Dans les 5 groupes des services d’évaluation de France, les candidats à l’engagement passent tout un panel de tests d’aptitude. L’enjeu est de taille : leur précieux sésame pour servir sous les drapeaux.
7 h 45, fort neuf de Vincennes. Une procession de jeunes candidats s’organise. Badge sur la poitrine, convocation à la main et sac de sport à l’épaule, ils rejoignent progressivement un petit groupe rassemblé devant le caporal-chef Christophe Beauvarlet. Il sera leur chef d’équipe pendant leurs journées de sélection. « Nous devons leur donner une image la plus juste possible de notre métier, de sa richesse et de ses exigences. Ils nous posent d’ailleurs régulièrement des questions sur notre expérience en régiment », explique-t-il.
Numérotés de 1 à 23 pour cette session, ils postulent pour devenir militaires, mais pas forcément pour l’armée de Terre : depuis 2011, les candidats des trois armées se présentent sans distinction, au même endroit et passent les mêmes tests.
Les évaluations s’étalent sur 4 demi-journées (en 2 ou 3 jours) : accueil et formalités administratives, sélection médicale, batterie d’examens d’évaluation du potentiel. Les tests sportifs occupent la majeure partie de la dernière journée. Dans leur CIRFA, les candidats ont vu un film de ces épreuves. Ils ont pu optimiser leur entraînement grâce à un document élaboré par des moniteurs de sport.
Convoqués par sessions de 5 à 30 candidats selon les périodes, les jeunes sont pris en charge par un chef d’équipe et des évaluateurs. « L’aspect pédagogique est très important, il faut être à la fois capable de rigueur et d’adaptation car les candidats sont très différents », assure le caporal-chef Beauvarlet. Le militaire du rang, chef d’équipe, est chargé de l’accueil et de l’orientation des jeunes entre les différents ateliers. Les sous-officiers évaluateurs observent et évaluent le comportement des candidats.
Lors des entretiens d’évaluation finale, les candidats sont informés de l’orientation de leur évaluation : offrent-ils une bonne candidature, ou y a-t-il quelques réserves ?
C’est ensuite le CIRFA qui reprend la main : le conseiller en recrutement s’appuie sur les résultats pour enclencher le processus de recrutement.

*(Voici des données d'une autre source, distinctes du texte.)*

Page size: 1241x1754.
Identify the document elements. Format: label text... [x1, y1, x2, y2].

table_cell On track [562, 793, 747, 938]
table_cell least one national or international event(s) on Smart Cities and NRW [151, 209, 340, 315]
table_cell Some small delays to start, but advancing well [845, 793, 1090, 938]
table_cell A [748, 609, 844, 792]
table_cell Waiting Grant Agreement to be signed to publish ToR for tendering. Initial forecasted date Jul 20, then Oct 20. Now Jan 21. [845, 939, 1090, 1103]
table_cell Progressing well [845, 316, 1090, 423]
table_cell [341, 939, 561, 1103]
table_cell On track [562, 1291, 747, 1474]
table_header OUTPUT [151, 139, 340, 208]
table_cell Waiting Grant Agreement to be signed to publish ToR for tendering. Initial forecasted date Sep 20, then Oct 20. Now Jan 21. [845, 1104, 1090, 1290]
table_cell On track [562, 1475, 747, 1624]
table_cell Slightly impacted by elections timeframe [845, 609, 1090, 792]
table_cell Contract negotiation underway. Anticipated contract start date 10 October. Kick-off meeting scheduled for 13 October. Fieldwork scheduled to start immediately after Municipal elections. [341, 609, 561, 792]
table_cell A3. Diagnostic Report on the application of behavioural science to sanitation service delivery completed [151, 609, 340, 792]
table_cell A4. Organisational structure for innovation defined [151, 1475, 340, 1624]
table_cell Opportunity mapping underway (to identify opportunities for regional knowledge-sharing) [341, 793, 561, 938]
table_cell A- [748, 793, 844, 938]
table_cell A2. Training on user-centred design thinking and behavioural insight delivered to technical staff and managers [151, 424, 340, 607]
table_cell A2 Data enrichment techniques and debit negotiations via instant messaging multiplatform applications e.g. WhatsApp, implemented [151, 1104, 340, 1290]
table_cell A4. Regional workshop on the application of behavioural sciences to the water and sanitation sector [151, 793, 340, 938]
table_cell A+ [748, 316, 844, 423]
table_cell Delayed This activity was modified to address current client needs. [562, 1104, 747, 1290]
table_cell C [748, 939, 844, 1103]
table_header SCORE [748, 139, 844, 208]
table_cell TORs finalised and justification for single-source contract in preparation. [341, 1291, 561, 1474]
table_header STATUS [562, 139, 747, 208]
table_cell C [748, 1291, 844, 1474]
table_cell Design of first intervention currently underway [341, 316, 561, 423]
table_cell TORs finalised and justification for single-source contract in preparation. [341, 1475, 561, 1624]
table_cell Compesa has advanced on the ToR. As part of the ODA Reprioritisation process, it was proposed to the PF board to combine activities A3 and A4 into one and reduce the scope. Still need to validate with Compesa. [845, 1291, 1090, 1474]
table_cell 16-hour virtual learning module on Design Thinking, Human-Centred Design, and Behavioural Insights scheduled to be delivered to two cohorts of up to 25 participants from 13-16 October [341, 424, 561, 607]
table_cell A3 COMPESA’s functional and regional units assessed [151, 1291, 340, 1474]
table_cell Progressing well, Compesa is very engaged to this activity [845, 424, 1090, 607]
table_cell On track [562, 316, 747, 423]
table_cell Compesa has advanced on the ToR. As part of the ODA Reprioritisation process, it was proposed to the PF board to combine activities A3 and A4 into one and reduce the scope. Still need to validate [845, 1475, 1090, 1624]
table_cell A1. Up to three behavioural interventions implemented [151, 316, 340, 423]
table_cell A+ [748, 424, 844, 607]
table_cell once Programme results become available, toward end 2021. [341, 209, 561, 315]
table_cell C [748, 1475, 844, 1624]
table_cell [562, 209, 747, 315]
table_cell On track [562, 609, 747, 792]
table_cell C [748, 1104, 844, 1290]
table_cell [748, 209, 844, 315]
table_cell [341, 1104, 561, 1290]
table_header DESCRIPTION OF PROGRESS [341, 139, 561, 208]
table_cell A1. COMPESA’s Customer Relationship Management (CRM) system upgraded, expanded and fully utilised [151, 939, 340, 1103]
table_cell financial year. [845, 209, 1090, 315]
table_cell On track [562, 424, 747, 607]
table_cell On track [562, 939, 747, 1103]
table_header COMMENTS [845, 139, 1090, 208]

Le candidat rencontre à nouveau son conseiller pour un entretien d’orientation. Le conseiller va guider le jeune vers le poste le plus adéquat en fonction de ses envies et de ses résultats. Une fois le choix du candidat arrêté, la sous-direction recrutement décide de l’affectation lors d’une commission nationale.
La nouvelle recrue signera son contrat puis partira dans son unité, en moyenne 4 ou 5 mois après avoir poussé la porte d’un CIRFA.